*WHAT IS BEING ASKED*
From the entries below, retype only the lines from the one with "Breast MRI (dynamic contrast-enhanced), one axial slice." through the one with "83, 196, 211]", exactly as written.

*GIVEN INFORMATION*

Start of Block

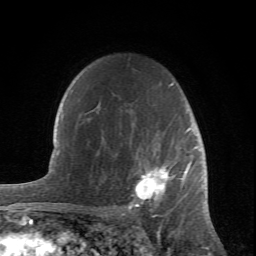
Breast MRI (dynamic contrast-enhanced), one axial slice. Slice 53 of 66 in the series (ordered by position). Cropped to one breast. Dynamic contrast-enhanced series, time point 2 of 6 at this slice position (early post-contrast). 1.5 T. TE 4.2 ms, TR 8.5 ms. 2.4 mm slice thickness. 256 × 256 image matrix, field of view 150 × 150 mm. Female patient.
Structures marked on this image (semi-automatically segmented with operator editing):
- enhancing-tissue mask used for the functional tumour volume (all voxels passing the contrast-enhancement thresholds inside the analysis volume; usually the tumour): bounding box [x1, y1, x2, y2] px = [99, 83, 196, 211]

End of Block
Start of Block

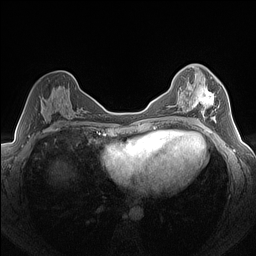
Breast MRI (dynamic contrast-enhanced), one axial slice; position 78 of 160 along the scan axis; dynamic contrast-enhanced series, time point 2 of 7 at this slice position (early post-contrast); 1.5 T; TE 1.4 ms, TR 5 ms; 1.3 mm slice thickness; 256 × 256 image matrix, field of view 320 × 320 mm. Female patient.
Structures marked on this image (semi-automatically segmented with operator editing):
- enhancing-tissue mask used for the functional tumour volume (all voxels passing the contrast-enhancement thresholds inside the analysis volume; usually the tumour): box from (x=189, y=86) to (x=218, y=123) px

End of Block

*SOLUTION TO THIS TASK*
Breast MRI (dynamic contrast-enhanced), one axial slice. Slice 53 of 66 in the series (ordered by position). Cropped to one breast. Dynamic contrast-enhanced series, time point 2 of 6 at this slice position (early post-contrast). 1.5 T. TE 4.2 ms, TR 8.5 ms. 2.4 mm slice thickness. 256 × 256 image matrix, field of view 150 × 150 mm. Female patient.
Structures marked on this image (semi-automatically segmented with operator editing):
- enhancing-tissue mask used for the functional tumour volume (all voxels passing the contrast-enhancement thresholds inside the analysis volume; usually the tumour): bounding box [x1, y1, x2, y2] px = [99, 83, 196, 211]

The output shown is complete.